EY has reportedly used artificial intelligence to help spot fraud as part of its auditing business. The news comes as other members of accountancy’s Big Four are deploying AI to help junior staff take on more complex tasks, signifying the desire among financial services companies to make more use of automation.

EY says it has been trying out AI to help its auditors. (Photo by D Macdonald/Shutterstock)

While AI has long been used by financial services companies for tasks such as processing application forms, rapid growth in the power and popularity of generative AI systems and tools such as ChatGPT over the past 12 months has led to many tech and business leaders in the sector looking at other ways the technology can help their teams.

EY’s AI auditing is delivering positive results

Auditors at EY have been using an AI tool as part of their work with clients in the UK, and say it has proved effective at spotting fraud.

Speaking to the FT, Kath Barrow, the company’s assurance managing partner for the UK and Ireland region, said the new system checked the books of ten companies, detecting two instances of suspicious activity. Both were later confirmed to be fraudulent.

Further details of the technology being deployed, or how widely it is being used, have not been disclosed by EY, but Barrow told the FT that it “feels like something we should be developing or exploring”, saying that the early results showed the technology has “legs” for auditing.

Elsewhere, Big Four firms are using the technology to help their junior staff. Graduate staff at KPMG are now able to undertake tax work that would previously have only been handed to colleagues with at least three years of experience, Bloomberg reports. This is because AI can handle many of the administrative tasks associated with the work. Junior staff members at PwC, meanwhile, are spending more time delivering client pitches rather than preparing documents for meetings.

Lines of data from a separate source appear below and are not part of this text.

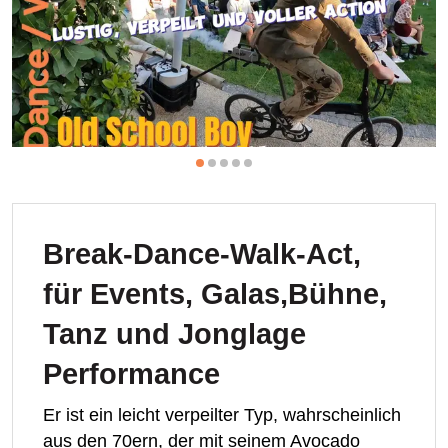
Break-Dance-Walk-Act,
für Events, Galas,Bühne,
Tanz und Jonglage
Performance
Er ist ein leicht verpeilter Typ, wahrscheinlich
aus den 70ern, der mit seinem Avocado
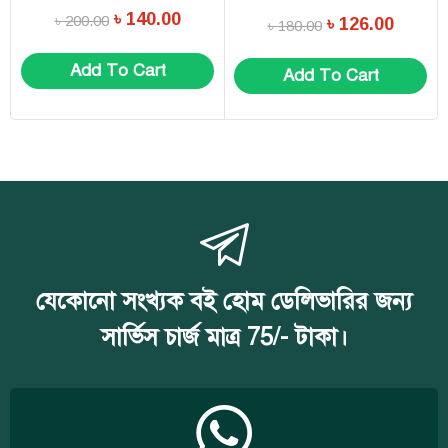
বক্তৃতা
৳
140.00
৳
200.00
৳
126.00
৳
180.00
Add To Cart
Add To Cart
যেকোনো সংখ্যক বই হোম ডেলিভারির জন্য
সার্ভিস চার্জ মাত্র 75/- টাকা।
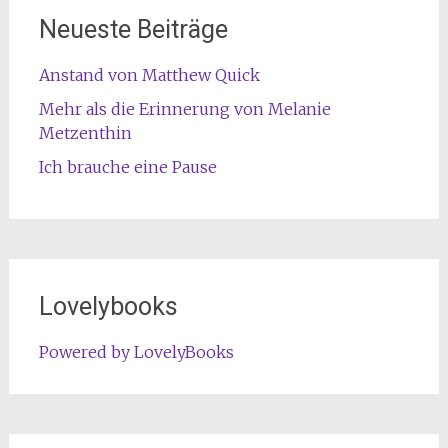
Neueste Beiträge
Anstand von Matthew Quick
Mehr als die Erinnerung von Melanie
Metzenthin
Ich brauche eine Pause
Lovelybooks
Powered by LovelyBooks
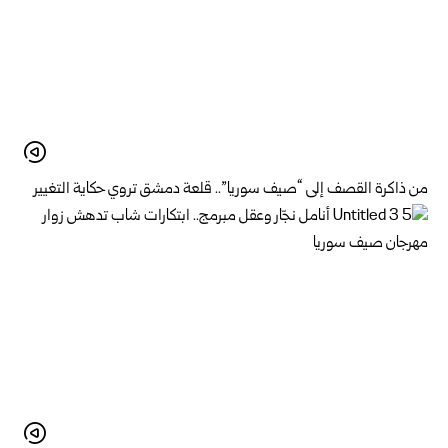
من ذاكرة القصف إلى “صيف سوريا”.. قلعة دمشق تروي حكاية التغيير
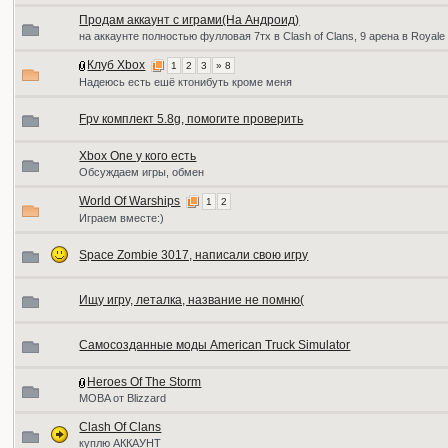
Продам аккаунт с играми(На Андроид)
на аккаунте полностью фулловая 7тх в Clash of Clans, 9 арена в Royale
Клуб Xbox
1
2
3
» 8
Надеюсь есть ешё ктонибуть кроме меня
Fpv комплект 5.8g, помогите проверить
Xbox One у кого есть
Обсуждаем игры, обмен
World Of Warships
1
2
Играем вместе:)
Space Zombie 3017, написали свою игру
Ищу игру, леталка, название не помню(
Самосозданные моды American Truck Simulator
Heroes Of The Storm
MOBA от Blizzard
Clash Of Clans
куплю АККАУНТ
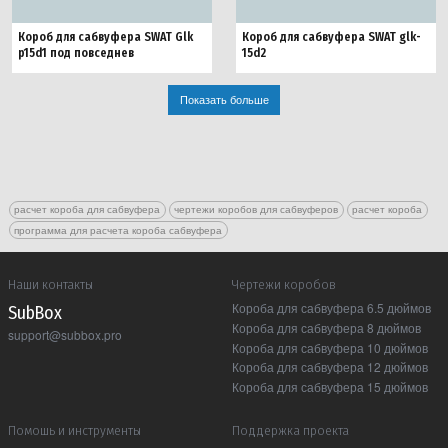
Короб для сабвуфера SWAT Glk
Короб для сабвуфера SWAT glk-
p15d1 под повседнев
15d2
Показать больше
расчет короба для сабвуфера
чертежи коробов для сабвуферов
расчет короба
программа для расчета короба сабвуфера
Наши контакты
Чертежи коробов
Короба для сабвуфера 6.5 дюймов
Sub Box
Короба для сабвуфера 8 дюймов
support@subbox.pro
Короба для сабвуфера 10 дюймов
Короба для сабвуфера 12 дюймов
Короба для сабвуфера 15 дюймов
Помошь и инструменты
Поддержка проекта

“For many of us, we started our careers doing the necessary but often tedious work in support of senior professionals,” Bret Greenstein, generative AI leader at PwC, told Bloomberg, adding that the technology “allows junior employees to be more productive and impactful much quicker”.

How will AI in accountancy be regulated?

These AI deployments reflect enthusiasm for AI across the wider financial services sector. A survey released last week of 800 finance leaders conducted by software vendor OneStream found that 80% believe AI will enable increased productivity and efficiency, with 72% expecting it to create new job opportunities in the sector.

However, many in the sector have raised concerns about potential data security questions posed by generative AI, with regulators still developing rules to guide the use of the technology.

The UK’s Financial Conduct Authority said earlier this year that it intends to regulate the use of AI in financial services where appropriate, but has yet to elaborate on how this will work. The UK government’s AI white paper, released in March, says that individual sector regulators will be expected to police how automation is impacting their industries.

In a speech delivered in July, FCA chief executive Nikhil Rathi said: “The use of AI can both benefit markets and can also cause imbalances and risks that affect the integrity, price discovery and transparency and fairness of markets if unleashed unfettered.”

Rathi added the regulator would take a “pro-business” approach, in line with the government’s wider philosophy on AI regulation, and added that “adoption of AI could be key to the UK’s future competitiveness – nowhere more so than in financial services”.